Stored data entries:
━━━━━━━━━━━━━━━━━━━━
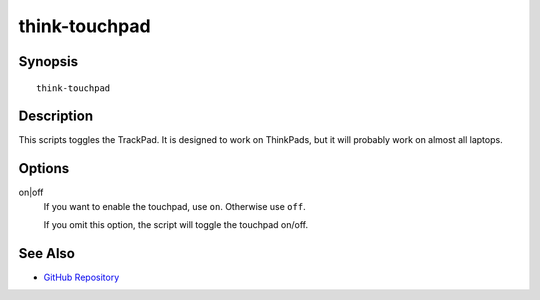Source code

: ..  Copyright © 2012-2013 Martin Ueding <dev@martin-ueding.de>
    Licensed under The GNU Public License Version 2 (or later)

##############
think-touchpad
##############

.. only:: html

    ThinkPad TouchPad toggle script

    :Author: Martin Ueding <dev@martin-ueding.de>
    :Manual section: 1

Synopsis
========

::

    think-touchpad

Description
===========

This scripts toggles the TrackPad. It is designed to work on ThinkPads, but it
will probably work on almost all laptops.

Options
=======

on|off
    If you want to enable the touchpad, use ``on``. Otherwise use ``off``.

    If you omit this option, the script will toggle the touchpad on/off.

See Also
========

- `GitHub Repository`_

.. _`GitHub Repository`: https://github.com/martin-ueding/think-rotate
━━━━━━━━━━━━━━━━━━━━
What you are asked to do:
Retype the data above exactly. Do not carry over any images.

Task output:
Source code

: ..  Copyright © 2012-2013 Martin Ueding <dev@martin-ueding.de>
    Licensed under The GNU Public License Version 2 (or later)

##############
think-touchpad
##############

.. only:: html

    ThinkPad TouchPad toggle script

    :Author: Martin Ueding <dev@martin-ueding.de>
    :Manual section: 1

Synopsis
========

::

    think-touchpad

Description
===========

This scripts toggles the TrackPad. It is designed to work on ThinkPads, but it
will probably work on almost all laptops.

Options
=======

on|off
    If you want to enable the touchpad, use ``on``. Otherwise use ``off``.

    If you omit this option, the script will toggle the touchpad on/off.

See Also
========

- `GitHub Repository`_

.. _`GitHub Repository`: https://github.com/martin-ueding/think-rotate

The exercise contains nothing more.